Watson Machine Learning Accelerator provides GPU resource sharing enforcement by setting the share ratio for the resource plans within a cluster.

Resource sharing refers to the temporary allocation of unowned resources from a share pool or cluster to a project with an unsatisfied requests. You can configure resource sharing for your projects by setting the share ratio, which specifies the ratio of resources to be allocated from the share pool or cluster.

Distribution model

By default, planned share ratios are enforced at the child resource plan level in a namespace. This means that existing share policies guarantee that each application (registered at a child resource plan level) receives its requested number of resources when needed. If an application does not have sufficient need to warrant receiving all its requested resources, the unused resources are distributed to all projects within the resource plan and filtered down to child resource plans as per their relative share ratios.

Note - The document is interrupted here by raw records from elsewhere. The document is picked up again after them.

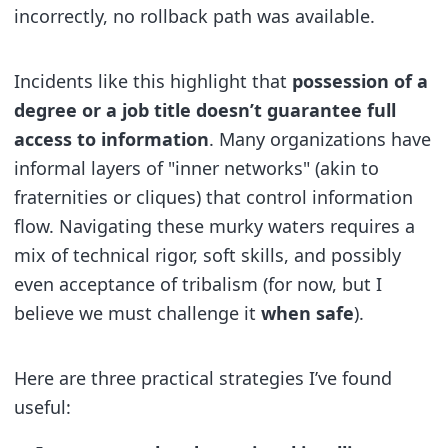
incorrectly, no rollback path was available.
Incidents like this highlight that
possession of a
degree or a job title doesn’t guarantee full
access to information
. Many organizations have
informal layers of "inner networks" (akin to
fraternities or cliques) that control information
flow. Navigating these murky waters requires a
mix of technical rigor, soft skills, and possibly
even acceptance of tribalism (for now, but I
believe we must challenge it
when safe
).
Here are three practical strategies I’ve found
useful: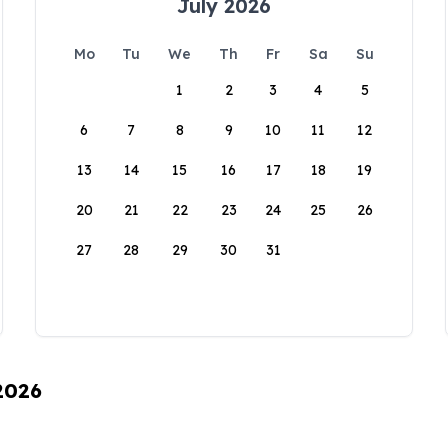
July 2026
Mo
Tu
We
Th
Fr
Sa
Su
1
2
3
4
5
6
7
8
9
10
11
12
13
14
15
16
17
18
19
20
21
22
23
24
25
26
27
28
29
30
31
 2026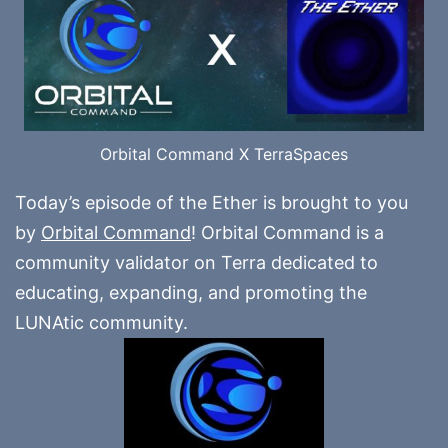
Orbital Command X TerraSpaces
Today’s episode of the Ether is brought to you
by
Orbital Command
! Orbital Command is a
community validator on Terra dedicated to
educating, expanding, and promoting the
LUNAtic community.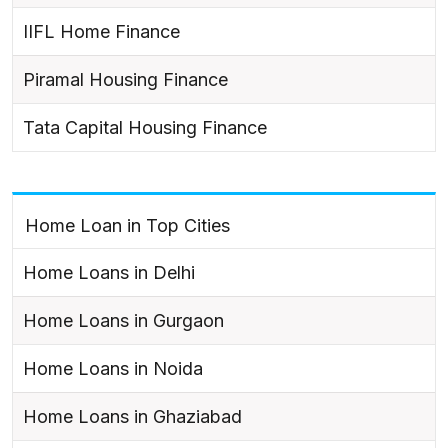
IIFL Home Finance
Piramal Housing Finance
Tata Capital Housing Finance
Home Loan in Top Cities
Home Loans in Delhi
Home Loans in Gurgaon
Home Loans in Noida
Home Loans in Ghaziabad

For example, if all applications (registered to child resource plans or projects) are configured with equal share ratios; each project has a 1:1 share of the resources distributed to its parent (top-level project in a resource plan). Assuming all applications have the same number of requests, they all receive the same number of resources.

Building on the example resource distribution model, if one of the applications no longer demonstrates a resource demand, its requested resources are distributed to other child resource plans in the project according to their configured share ratios (in this case, the share ratios are equal).

Reclaim behavior

If reclaim is triggered, a child resource plan takes back its requested number of resources in use by other projects, up to its planned share. For example, if a child project is experiencing an unmet demand, it reclaims resources directly from another child resource plan who is using more than its planned share of resources.

The first child resource plan reclaims without consideration of the needs or planned share ratio of the second project. The first child resource plan does not care if the project that it reclaims from falls below the project's deserved number of resources.